** Dataset records **

━━━━━━━━

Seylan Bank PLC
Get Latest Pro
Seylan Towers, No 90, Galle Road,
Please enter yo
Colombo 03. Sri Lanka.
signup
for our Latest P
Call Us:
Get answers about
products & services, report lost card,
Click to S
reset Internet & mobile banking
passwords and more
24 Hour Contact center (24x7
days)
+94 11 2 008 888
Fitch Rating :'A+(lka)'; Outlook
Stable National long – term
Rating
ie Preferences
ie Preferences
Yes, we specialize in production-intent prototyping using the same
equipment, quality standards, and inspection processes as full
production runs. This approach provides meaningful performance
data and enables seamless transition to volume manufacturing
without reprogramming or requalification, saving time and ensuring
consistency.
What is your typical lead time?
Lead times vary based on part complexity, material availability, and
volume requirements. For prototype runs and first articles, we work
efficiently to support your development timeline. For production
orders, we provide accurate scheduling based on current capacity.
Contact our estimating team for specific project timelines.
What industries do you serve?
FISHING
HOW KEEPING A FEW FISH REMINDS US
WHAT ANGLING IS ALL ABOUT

━━━━━━━━

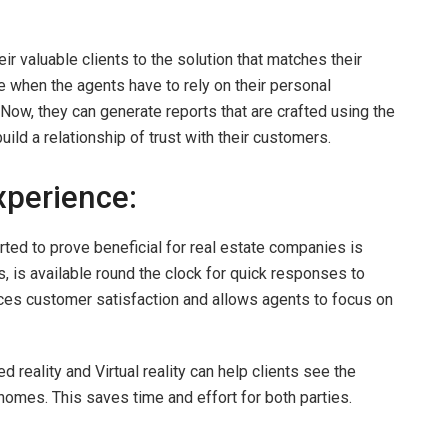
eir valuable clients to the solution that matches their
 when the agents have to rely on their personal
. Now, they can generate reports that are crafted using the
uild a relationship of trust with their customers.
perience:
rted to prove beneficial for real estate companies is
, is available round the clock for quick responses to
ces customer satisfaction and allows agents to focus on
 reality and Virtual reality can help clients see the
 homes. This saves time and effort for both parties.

━━━━━━━━

** INSTRUCTION **
Only those lines of the entries above that run from the line containing "What is your typical lead time?" to the line containing "HOW KEEPING A FEW FISH REMINDS US", both included, should be transcribed exactly.

** RESULT OF THIS TASK **
What is your typical lead time?
Lead times vary based on part complexity, material availability, and
volume requirements. For prototype runs and first articles, we work
efficiently to support your development timeline. For production
orders, we provide accurate scheduling based on current capacity.
Contact our estimating team for specific project timelines.
What industries do you serve?
FISHING
HOW KEEPING A FEW FISH REMINDS US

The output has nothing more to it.